Initialize the engine once in your main() function:
Initialization Parameters #
await MobileRag.initialize(
tokenizerAsset: 'assets/tokenizer.json',
modelAsset: 'assets/model.onnx',
deferIndexWarmup: true,
);
// Before first search:
if (!MobileRag.instance.isIndexReady) {
await MobileRag.instance.warmupFuture;
}
Then use it anywhere in your app:
class MySearchScreen extends StatelessWidget {
Future<void> _search() async {
// 2. Add Documents (auto-chunked & embedded)
await MobileRag.instance.addDocument(
'Flutter is a UI toolkit for building apps.',
);
await MobileRag.instance.addDocument(
'Dart is the language used to build Flutter apps.',
);
// File/UTF-8 fast paths are useful for large local documents.
await MobileRag.instance.addDocumentFromFile('/path/to/manual.pdf');
final noteBytes = await File('/path/to/notes.md').readAsBytes();
await MobileRag.instance.addDocumentUtf8(
noteBytes,
name: 'notes.md',
);
// File picker fallback: prefer the Rust-side file path fast path, but
// fall back when the selected document is not exposed as a stable local path.
try {
await MobileRag.instance.addDocumentFromFile(path, name: fileName);
} on RagError {
final bytes = await File(path).readAsBytes();
final lower = fileName.toLowerCase();
if (lower.endsWith('.txt') ||
lower.endsWith('.md') ||
lower.endsWith('.markdown')) {
await MobileRag.instance.addDocumentUtf8(bytes, name: fileName);
} else {
final text = await DocumentParser.parse(bytes);
await MobileRag.instance.addDocument(text, name: fileName);
}
}
// Indexing is automatic! (Debounced 500ms)
// Optional: await MobileRag.instance.rebuildIndex(); // Call if you want it done NOW
// 3. Search with LLM-ready context
final result = await MobileRag.instance.search(
'What is Flutter?',
tokenBudget: 2000,
);
print(result.context.text); // Ready to send to LLM
}
}
Metadata-First Search #
Use searchMeta when you want lightweight search metadata first, then explicitly assemble context or hydrate only the chunks you need.
final meta = await MobileRag.instance.searchMeta(
'What is Flutter?',
topK: 10,
);
try {
final context = await MobileRag.instance.assembleContext(
searchHandle: meta.handle,
tokenBudget: 2000,
);
final chunkIds = meta.hits.map((hit) => hit.chunkId.toInt()).toList();
final chunks = await MobileRag.instance.hydrateChunks(
searchHandle: meta.handle,
chunkIds: chunkIds,
);
final excerpts = await MobileRag.instance.getChunkExcerpts(
searchHandle: meta.handle,
chunkIds: chunkIds,
maxBytes: 256,
);
print(context.text);
print('hydrated=${chunks.length}, excerpts=${excerpts.length}');
} finally {
await meta.handle.dispose();
}
Multi-Collection (v1) #
Use collection scopes when you want independent rebuild boundaries per category.

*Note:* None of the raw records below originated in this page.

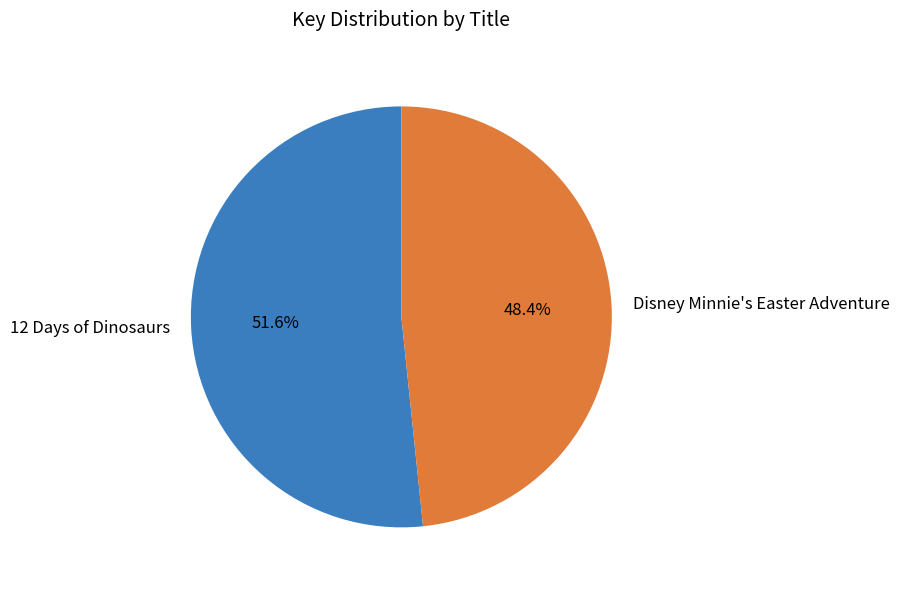

What is the ratio of the value at 12 Days of Dinosaurs to the value at Disney Minnie's Easter Adventure?

1.1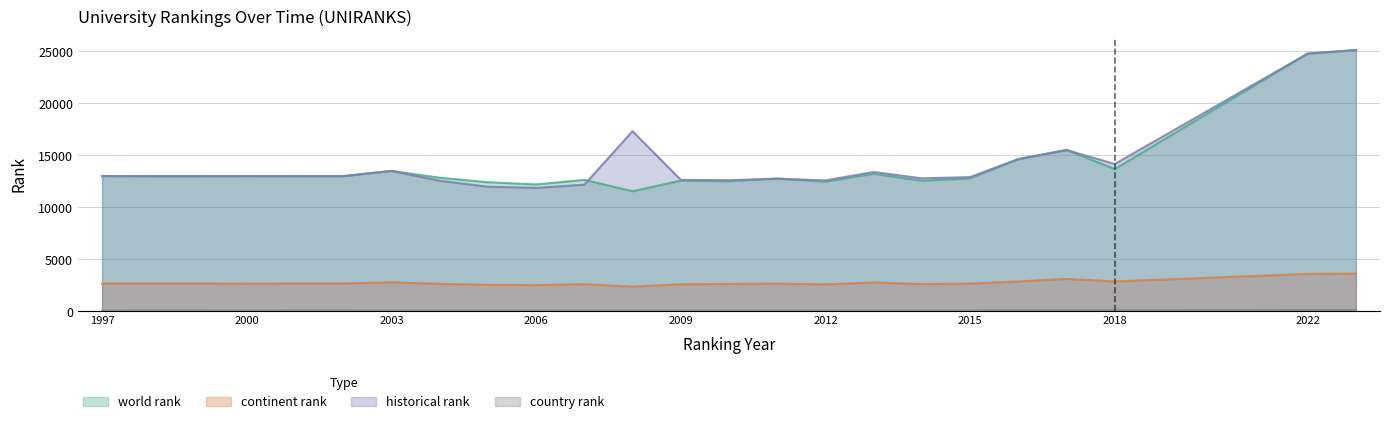

What is the difference between the highest and lowest values at 1998?

12930.0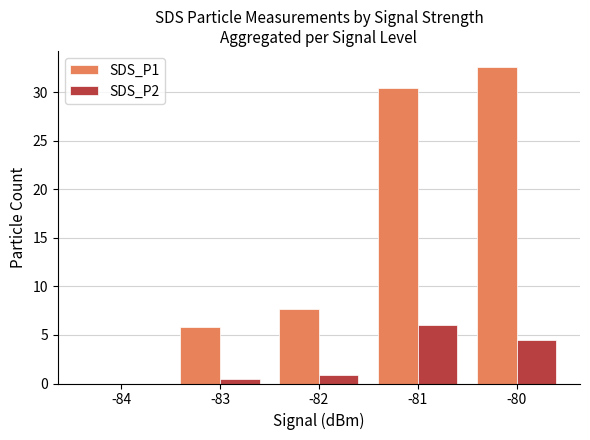

The SDS_P1 series shows 1.3 at -83. True or false?

False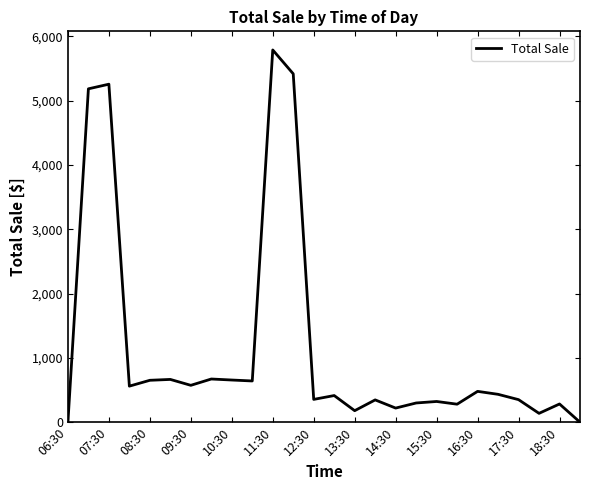

What is the difference between the maximum and minimum values?

5790.8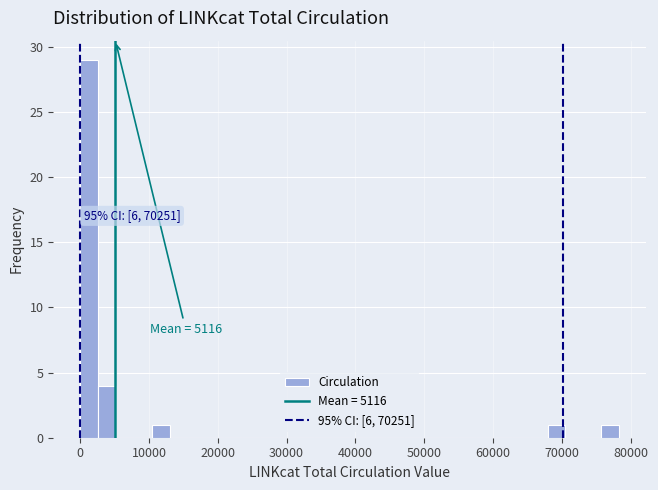

Around what value on the x-axis is the tallest bar? Give the approximate position of its centre, as read against the axis.

1000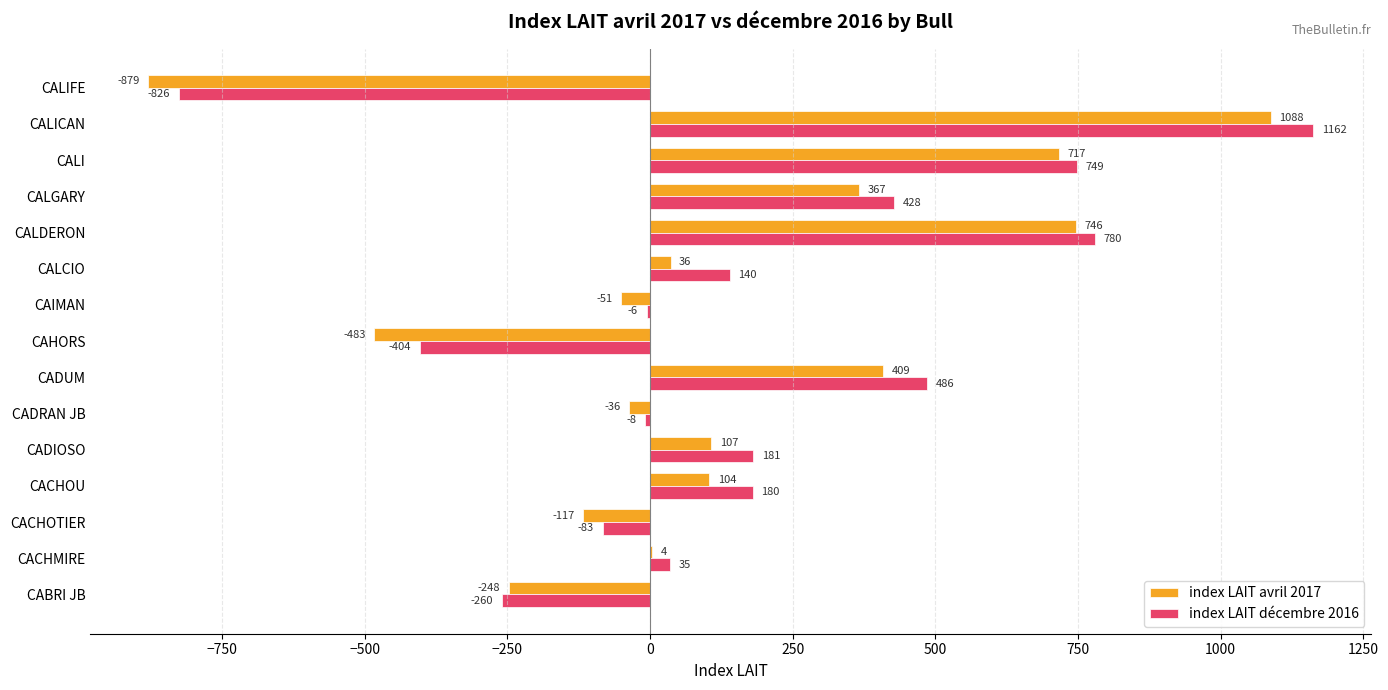

Between CAHORS and CAIMAN, which series saw the biggest shift?

index LAIT avril 2017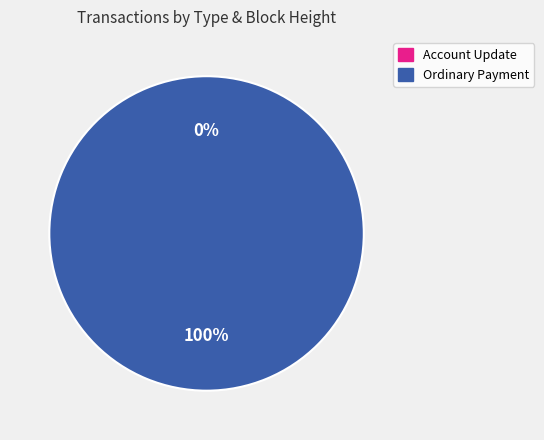

To the nearest percent, what is the average slice percentage?

50%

final business = MobileRag.instance.inCollection('business');
final travel = MobileRag.instance.inCollection('travel');
await business.addDocument('Quarterly planning memo...');
await travel.addDocument('Kyoto itinerary...');
if (!travel.isIndexReady) {
await travel.warmupFuture;
}
final travelHits = await travel.searchHybrid('itinerary');
print(travelHits.length);
If you do not specify a collection, the engine uses the default __default__
collection for backward compatibility.
Advanced Usage: For fine-grained control, use the high-level metadata lane (
searchMeta,assembleContext,hydrateChunks,getChunkExcerpts) or service APIs such asEmbeddingServiceandSourceRagServicedirectly. See the API Reference.
Sample App #
Check out the example application using this package. This desktop app demonstrates full RAG pipeline integration with an LLM (Gemma 2B) running locally on-device.
Contributing #
Bug reports, feature requests, and PRs are all welcome!
License #
This project is licensed under the MIT License.